BEGIN Passage shown

Move Walker specific code to dedicated method.

- move cache flushes after the Walker. Change-Id: I58c5e76bad22ac42da2c466ef008ef5bf96df077
2025-12-20 17:00:59 +08:00 · 2019-01-10 15:46:02 +01:00
parent a24704fa18
commit ef73bb8c11
4 changed files with 96 additions and 56 deletions
--- a/runtime/command_queue/hardware_interface.h
+++ b/runtime/command_queue/hardware_interface.h
@@ -1,5 +1,5 @@
 /*
- * Copyright (C) 2018 Intel Corporation
+ * Copyright (C) 2018-2019 Intel Corporation
 *
 * SPDX-License-Identifier: MIT
 *
@@ -80,6 +80,21 @@ class HardwareInterface {
        LinearStream *commandStream,
        CommandQueue &commandQueue);

+    static void programWalker(
+        LinearStream &commandStream,
+        Kernel &kernel,
+        CommandQueue &commandQueue,
+        TimestampPacketContainer *currentTimestampPacketNodes,
+        IndirectHeap &dsh,
+        IndirectHeap &ioh,
+        IndirectHeap &ssh,
+        size_t localWorkSizes[3],
+        PreemptionMode preemptionMode,
+        size_t currentDispatchIndex,
+        uint32_t &interfaceDescriptorIndex,
+        const DispatchInfo &dispatchInfo,
+        size_t offsetInterfaceDescriptorTable);
+
    static WALKER_TYPE<GfxFamily> *allocateWalkerSpace(LinearStream &commandStream,
                                                       const Kernel &kernel);
 };
--- a/runtime/command_queue/hardware_interface.inl
+++ b/runtime/command_queue/hardware_interface.inl
@@ -1,5 +1,5 @@
 /*
- * Copyright (C) 2018 Intel Corporation
+ * Copyright (C) 2018-2019 Intel Corporation
 *
 * SPDX-License-Identifier: MIT
 *
@@ -12,6 +12,14 @@

 namespace OCLRT {

+template <typename GfxFamily>
+inline WALKER_TYPE<GfxFamily> *HardwareInterface<GfxFamily>::allocateWalkerSpace(LinearStream &commandStream,
+                                                                                 const Kernel &kernel) {
+    auto walkerCmd = static_cast<WALKER_TYPE<GfxFamily> *>(commandStream.getSpace(sizeof(WALKER_TYPE<GfxFamily>)));
+    *walkerCmd = GfxFamily::cmdInitGpgpuWalker;
+    return walkerCmd;
+}
+
 template <typename GfxFamily>
 void HardwareInterface<GfxFamily>::dispatchWalker(
    CommandQueue &commandQueue,
@@ -126,9 +134,6 @@ void HardwareInterface<GfxFamily>::dispatchWalker(
        DEBUG_BREAK_IF(!(dispatchInfo.getOffset().z == 0 || dispatchInfo.getDim() == 3));
        DEBUG_BREAK_IF(!(dispatchInfo.getOffset().y == 0 || dispatchInfo.getDim() >= 2));

-        // Determine SIMD size
-        uint32_t simd = kernel.getKernelInfo().getMaxSimdSize();
-
        // If we don't have a required WGS, compute one opportunistically
        auto maxWorkGroupSize = static_cast<uint32_t>(commandQueue.getDevice().getDeviceInfo().maxWorkGroupSize);
        if (commandType == CL_COMMAND_NDRANGE_KERNEL) {
@@ -148,7 +153,6 @@ void HardwareInterface<GfxFamily>::dispatchWalker(
        // Compute number of work groups
        Vec3<size_t> twgs = (dispatchInfo.getTotalNumberOfWorkgroups().x > 0) ? dispatchInfo.getTotalNumberOfWorkgroups()

END Passage shown
BEGIN Dataset extract

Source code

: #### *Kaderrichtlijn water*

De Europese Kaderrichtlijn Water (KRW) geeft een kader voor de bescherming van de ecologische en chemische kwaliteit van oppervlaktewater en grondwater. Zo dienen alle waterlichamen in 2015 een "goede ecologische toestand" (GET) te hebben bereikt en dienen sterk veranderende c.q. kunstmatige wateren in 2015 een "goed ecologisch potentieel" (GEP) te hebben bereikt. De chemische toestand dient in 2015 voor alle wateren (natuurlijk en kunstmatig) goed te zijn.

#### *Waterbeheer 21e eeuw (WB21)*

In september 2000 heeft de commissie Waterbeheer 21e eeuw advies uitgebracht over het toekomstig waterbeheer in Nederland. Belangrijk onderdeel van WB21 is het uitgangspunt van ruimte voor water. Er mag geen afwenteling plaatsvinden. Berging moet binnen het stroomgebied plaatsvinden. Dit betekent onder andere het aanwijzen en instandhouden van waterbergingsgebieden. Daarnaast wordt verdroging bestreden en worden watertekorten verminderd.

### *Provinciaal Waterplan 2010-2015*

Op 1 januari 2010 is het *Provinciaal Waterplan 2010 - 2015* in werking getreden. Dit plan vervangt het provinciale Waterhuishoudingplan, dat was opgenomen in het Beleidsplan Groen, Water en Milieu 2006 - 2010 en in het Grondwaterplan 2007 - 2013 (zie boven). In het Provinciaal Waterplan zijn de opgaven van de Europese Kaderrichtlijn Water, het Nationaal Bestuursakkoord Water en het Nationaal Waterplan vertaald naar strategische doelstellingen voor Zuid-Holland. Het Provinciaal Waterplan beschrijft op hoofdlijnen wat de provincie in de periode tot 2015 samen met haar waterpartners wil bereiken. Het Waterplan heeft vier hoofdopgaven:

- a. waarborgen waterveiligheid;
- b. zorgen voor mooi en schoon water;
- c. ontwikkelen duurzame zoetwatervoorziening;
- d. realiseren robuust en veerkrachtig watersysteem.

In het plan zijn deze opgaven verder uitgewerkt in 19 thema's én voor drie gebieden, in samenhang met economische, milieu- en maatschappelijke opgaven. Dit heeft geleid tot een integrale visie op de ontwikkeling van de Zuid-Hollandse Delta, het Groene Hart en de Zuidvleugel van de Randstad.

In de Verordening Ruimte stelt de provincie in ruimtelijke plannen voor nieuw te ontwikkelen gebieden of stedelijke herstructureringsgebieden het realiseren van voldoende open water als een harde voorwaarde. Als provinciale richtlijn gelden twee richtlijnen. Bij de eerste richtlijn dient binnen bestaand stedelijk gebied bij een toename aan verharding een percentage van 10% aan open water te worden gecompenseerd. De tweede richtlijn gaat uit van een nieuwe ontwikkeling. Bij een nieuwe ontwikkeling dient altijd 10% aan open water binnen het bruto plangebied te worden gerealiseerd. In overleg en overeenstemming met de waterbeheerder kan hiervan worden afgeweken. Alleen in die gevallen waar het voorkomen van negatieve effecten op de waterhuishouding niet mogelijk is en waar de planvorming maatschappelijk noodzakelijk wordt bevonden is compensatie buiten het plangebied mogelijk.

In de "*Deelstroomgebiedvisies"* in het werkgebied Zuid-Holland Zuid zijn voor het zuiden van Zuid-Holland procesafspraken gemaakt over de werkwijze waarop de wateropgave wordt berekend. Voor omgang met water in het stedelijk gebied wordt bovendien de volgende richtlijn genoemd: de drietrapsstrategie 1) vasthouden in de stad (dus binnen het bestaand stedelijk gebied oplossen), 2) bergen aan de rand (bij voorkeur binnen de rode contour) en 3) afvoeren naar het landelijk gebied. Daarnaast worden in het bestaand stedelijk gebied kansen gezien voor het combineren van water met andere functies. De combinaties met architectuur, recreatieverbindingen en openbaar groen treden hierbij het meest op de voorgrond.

END Dataset extract

• _What you should do_:
Answer these questions about the commit:
(a) How many files, additions and deletions does it report?
(b) To what does it change the copyright line "Copyright (C) 2018 Intel Corporation"?
(c) What is the last parameter in the declaration of programWalker?

• _Output of the task_:
(a) 4 changed files, 96 additions and 56 deletions.
(b) "Copyright (C) 2018-2019 Intel Corporation".
(c) size_t offsetInterfaceDescriptorTable